短観結果を踏まえた県内の金融経済動向(月例調査)も同時に発表した。半導体関連や電子部品、機械関連部品などに新興国経済減速の影響がみられることなどで、全体の景気判断は6カ月ぶりに下方修正。前回3月の「生産に新興国経済の減速の影響がみられるものの、緩やかに回復している」から「一部に弱めの動きがみられるものの、緩やかに回復している」に引き下げた。

県内短観によると、製造業は前回調査から2ポイント低下のマイナス15。はん用機械では中国など新興国での販売・受注が伸び悩み、一部自動車メーカーでの受注も減少している。先行きは3ポイント改善の見通しで、中国経済やスマホ需要の持ち直しなどが期待されている。
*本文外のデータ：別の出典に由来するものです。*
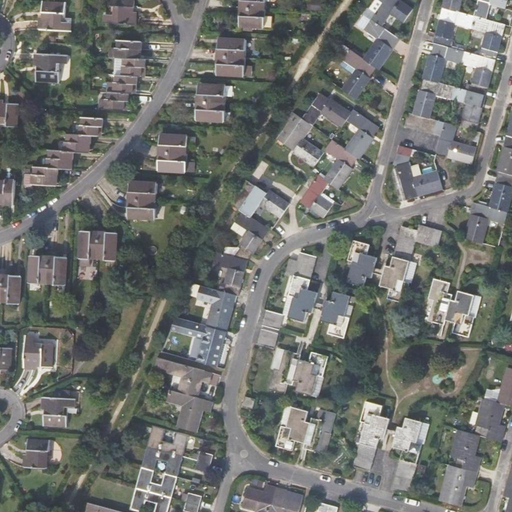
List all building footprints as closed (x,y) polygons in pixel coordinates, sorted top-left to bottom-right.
[(114,6),(114,15),(113,23),(136,24),(136,12),(134,11),(134,0),(111,0),(111,6),(114,6)] [(241,0),(240,26),(264,27),(265,0),(241,0)] [(322,0),(321,0),(308,0),(307,10),(321,12),(322,0)] [(379,0),(384,3),(373,19),(383,26),(392,13),(404,22),(413,10),(400,0),(379,0)] [(445,0),(444,7),(459,12),(462,0),(445,0)] [(478,0),(475,16),(486,19),(490,3),(506,7),(508,0),(478,0)] [(39,29),(62,30),(62,22),(63,13),(65,13),(65,3),(43,1),(42,16),(40,16),(39,29)] [(484,47),(482,56),(496,60),(505,24),(486,19),(475,16),(459,12),(444,7),(435,43),(436,43),(450,47),(456,23),(487,32),(483,47),(484,47)] [(103,22),(113,23),(114,15),(104,14),(103,22)] [(401,39),(383,26),(373,19),(366,30),(375,36),(361,56),(376,67),(380,69),(394,49),(401,39)] [(72,23),(62,22),(62,30),(71,31),(72,23)] [(220,37),(218,74),(244,76),(245,66),(246,39),(220,37)] [(125,58),(141,59),(142,41),(117,40),(116,47),(116,57),(125,58)] [(369,77),(376,67),(361,56),(341,42),(335,51),(345,58),(344,60),(354,67),(340,87),(356,98),(371,78),(369,77)] [(447,58),(478,67),(492,71),(496,60),(482,56),(471,53),(450,47),(436,43),(433,54),(447,58)] [(57,63),(57,54),(34,53),(34,69),(36,70),(36,81),(59,82),(59,71),(57,71),(57,63)] [(68,55),(57,54),(57,63),(68,63),(68,55)] [(424,78),(426,78),(440,82),(447,58),(433,54),(431,54),(424,78)] [(146,59),(141,59),(125,58),(116,57),(115,74),(116,75),(122,75),(137,76),(138,76),(139,67),(142,67),(146,67),(146,59)] [(253,66),(245,66),(244,76),(252,76),(253,66)] [(472,91),(484,95),(486,95),(492,71),(478,67),(473,83),(474,83),(472,91)] [(137,76),(122,75),(116,75),(116,82),(108,82),(108,91),(129,93),(133,93),(134,84),(137,84),(137,76)] [(472,91),(440,82),(426,78),(423,90),(437,94),(468,103),(481,106),(484,95),(472,91)] [(199,83),(198,120),(225,122),(227,84),(199,83)] [(414,114),(430,119),(437,94),(423,90),(421,90),(414,114)] [(129,93),(108,91),(107,99),(99,99),(99,109),(125,110),(125,101),(129,101),(129,93)] [(347,120),(352,113),(331,99),(321,93),(303,118),(293,112),(288,120),(290,122),(280,136),(287,142),(285,144),(295,150),(294,152),(315,166),(324,153),(304,139),(323,113),(343,126),(344,125),(347,120)] [(0,123),(7,124),(7,126),(17,127),(18,103),(8,102),(8,101),(0,100),(0,123)] [(483,107),(481,106),(468,103),(464,118),(462,126),(476,131),(483,107)] [(339,159),(325,180),(331,183),(339,189),(353,168),(351,167),(358,157),(360,158),(374,138),(372,137),(379,126),(354,110),(352,113),(347,120),(360,129),(346,149),(333,140),(327,150),(339,159)] [(445,123),(430,119),(414,114),(409,113),(406,125),(442,134),(445,123)] [(91,135),(95,135),(95,126),(98,126),(103,126),(103,118),(84,117),(84,125),(78,125),(78,134),(91,135)] [(457,126),(445,123),(442,134),(438,151),(449,154),(449,157),(473,164),(477,148),(453,141),(457,126)] [(90,152),(91,135),(78,134),(66,133),(65,150),(74,151),(90,152)] [(161,133),(159,170),(186,172),(188,147),(188,135),(161,133)] [(196,137),(188,135),(188,147),(195,147),(196,137)] [(511,135),(508,135),(507,135),(504,147),(505,147),(498,171),(499,171),(511,174),(511,135)] [(397,165),(410,162),(414,150),(401,146),(395,165),(397,165)] [(73,169),(74,151),(65,150),(48,149),(47,167),(59,168),(73,169)] [(196,162),(187,162),(186,172),(195,173),(196,162)] [(414,176),(410,162),(397,165),(398,167),(394,169),(393,174),(400,201),(443,188),(437,169),(414,176)] [(59,168),(47,167),(33,166),(33,174),(25,173),(25,184),(26,186),(32,186),(32,183),(58,185),(59,168)] [(511,174),(499,171),(496,182),(497,183),(490,207),(508,211),(511,196),(511,174)] [(317,221),(332,200),(323,194),(331,183),(325,180),(319,176),(297,208),(317,221)] [(0,178),(0,203),(14,205),(16,179),(0,178)] [(131,180),(129,217),(155,219),(157,182),(131,180)] [(241,244),(254,253),(269,229),(252,217),(261,203),(281,217),(290,204),(259,183),(256,187),(247,181),(246,182),(232,204),(241,210),(243,211),(232,229),(243,236),(248,228),(250,230),(241,244)] [(508,212),(508,211),(490,207),(474,202),(471,213),(472,214),(465,238),(483,243),(490,219),(505,223),(508,212)] [(420,225),(419,230),(416,241),(438,247),(442,231),(420,225)] [(410,261),(416,241),(419,230),(403,226),(394,256),(410,261)] [(81,231),(80,258),(117,259),(118,233),(81,231)] [(372,278),(374,273),(375,268),(378,257),(367,254),(370,244),(355,240),(349,260),(354,262),(348,282),(364,286),(367,276),(372,278)] [(224,254),(247,259),(254,253),(241,244),(241,245),(229,247),(224,254)] [(224,254),(217,252),(214,263),(230,268),(225,285),(221,284),(219,290),(237,295),(247,259),(224,254)] [(314,308),(315,303),(318,292),(308,290),(317,257),(301,252),(299,261),(291,259),(287,273),(295,275),(289,295),(295,296),(289,317),(305,321),(308,311),(313,312),(314,308)] [(31,255),(30,282),(67,284),(68,257),(31,255)] [(385,270),(384,275),(381,285),(391,288),(388,298),(394,300),(404,303),(410,283),(405,281),(410,261),(394,256),(391,267),(387,265),(385,270)] [(343,280),(348,282),(354,262),(349,260),(343,280)] [(415,262),(410,261),(405,281),(410,283),(415,262)] [(0,275),(0,301),(20,302),(22,277),(0,275)] [(446,319),(451,299),(453,294),(448,293),(450,283),(435,278),(429,299),(434,300),(429,321),(445,325),(446,319)] [(214,301),(208,325),(227,331),(237,295),(224,292),(202,285),(199,297),(214,301)] [(325,306),(324,311),(321,320),(331,323),(329,333),(345,337),(350,317),(345,316),(351,296),(335,291),(332,301),(327,300),(325,306)] [(456,300),(451,299),(446,319),(456,322),(453,332),(469,337),(480,297),(459,291),(456,300)] [(284,315),(269,311),(268,310),(264,325),(280,329),(284,315)] [(227,331),(208,325),(192,321),(189,333),(205,338),(198,361),(218,366),(228,331),(227,331)] [(263,329),(259,343),(275,348),(279,333),(263,329)] [(27,335),(27,345),(34,345),(35,335),(27,335)] [(43,345),(34,345),(27,345),(26,367),(38,368),(38,366),(53,367),(54,344),(43,343),(43,345)] [(0,346),(0,368),(11,369),(13,348),(0,346)] [(295,380),(300,359),(301,355),(278,348),(273,368),(275,368),(270,389),(285,393),(288,384),(293,385),(295,380)] [(319,375),(323,376),(329,356),(313,352),(310,362),(300,359),(295,380),(299,381),(297,391),(313,395),(319,375)] [(179,392),(198,397),(202,381),(198,380),(201,369),(162,358),(158,369),(183,377),(179,392)] [(511,367),(509,367),(502,393),(499,402),(505,404),(511,405),(511,367)] [(213,372),(201,369),(198,380),(202,381),(210,383),(213,372)] [(325,376),(323,376),(319,375),(313,395),(319,397),(325,376)] [(157,389),(149,387),(147,394),(155,396),(157,389)] [(202,398),(198,397),(179,392),(171,390),(168,401),(184,405),(178,426),(197,431),(203,410),(199,409),(202,398)] [(65,415),(66,406),(66,398),(70,398),(70,391),(63,391),(54,395),(54,397),(44,397),(43,413),(45,413),(44,425),(67,426),(67,415),(65,415)] [(494,391),(491,400),(499,402),(502,393),(494,391)] [(246,396),(244,406),(253,409),(256,399),(246,396)] [(70,398),(66,398),(66,406),(76,407),(76,399),(70,398)] [(214,401),(202,398),(199,409),(203,410),(211,412),(214,401)] [(491,400),(485,399),(481,411),(473,409),(470,420),(478,422),(475,434),(480,435),(502,441),(506,425),(499,424),(505,404),(499,402),(491,400)] [(385,438),(386,434),(388,429),(390,418),(380,416),(383,405),(367,401),(361,421),(367,423),(355,466),(371,470),(380,437),(385,438)] [(282,426),(277,445),(293,450),(296,440),(306,442),(305,448),(320,452),(326,431),(331,433),(337,413),(321,409),(318,419),(313,417),(312,422),(306,421),(309,411),(293,406),(287,427),(282,426)] [(397,432),(396,437),(393,446),(404,449),(393,488),(409,492),(422,444),(428,423),(423,421),(407,417),(404,427),(399,426),(397,432)] [(148,446),(184,456),(190,435),(177,432),(174,442),(164,440),(166,428),(154,425),(148,446)] [(463,468),(456,466),(451,465),(442,500),(461,505),(466,485),(473,487),(481,456),(475,454),(480,435),(475,434),(461,430),(453,456),(459,458),(465,460),(463,468)] [(29,439),(28,454),(26,454),(25,466),(49,467),(50,440),(29,439)] [(178,477),(184,456),(148,446),(142,467),(155,470),(158,459),(169,462),(165,473),(178,477)] [(201,451),(200,454),(196,453),(194,458),(199,459),(196,469),(210,472),(214,455),(201,451)] [(459,458),(456,466),(463,468),(465,460),(459,458)] [(152,482),(155,470),(142,467),(137,488),(172,497),(178,477),(165,473),(162,485),(152,482)] [(267,485),(265,492),(264,496),(275,499),(278,488),(267,485)] [(264,496),(265,492),(249,487),(243,506),(260,511),(259,511),(270,511),(275,499),(264,496)] [(168,511),(172,497),(137,488),(131,508),(144,511),(147,501),(157,503),(154,511),(168,511)] [(278,488),(275,499),(285,502),(286,498),(288,491),(278,488)] [(299,511),(302,502),(304,495),(288,491),(286,498),(285,502),(275,499),(270,511),(299,511)] [(198,511),(203,496),(190,493),(189,494),(183,493),(182,500),(187,501),(185,510),(191,511),(198,511)] [(38,511),(44,507),(39,502),(33,508),(35,511),(38,511)] [(123,511),(100,506),(88,503),(85,511),(123,511)] [(337,511),(338,507),(323,503),(321,503),(318,511),(337,511)]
非製造業は、暖冬が明暗を分け宿泊・飲食では軽井沢のバス事故の影響もありスキー客が減少。一方、運輸などでは大河ドラマ効果に伴う観光客の増加もあり、全体ではほぼ横ばいのプラスマイナス0。先行きでは、高水準だった公共工事の減少懸念が大きく8ポイントの悪化を見込んでいる。

一方、企業金融の借入金利水準判断指数(「上昇」から「低下」を差し引いた数値)は20ポイント低下のマイナス24。1995年以来の水準で1月からマイナス金利の効果が出始めている。

岡本宜樹支店長は、雇用・所得の改善を背景とする基本的な動きは維持されているとしたものの、「中国など新興国経済の減速影響や国内需要の先行き懸念もある」といい、輸出の減少や円高による収益への影響などを指摘した。また、2日から始まる諏訪大社御柱祭では「諏訪湖畔のホテルなど期間中は満室で、地酒の需要も伸びている」と分析し経済効果に期待を寄せた。

調査は3カ月ごとに行い、対象262社の回答率は99.2%。業況判断指数は、景況感が「良い」と答えた企業の割合から「悪い」と答えた企業の割合を差し引いた数値。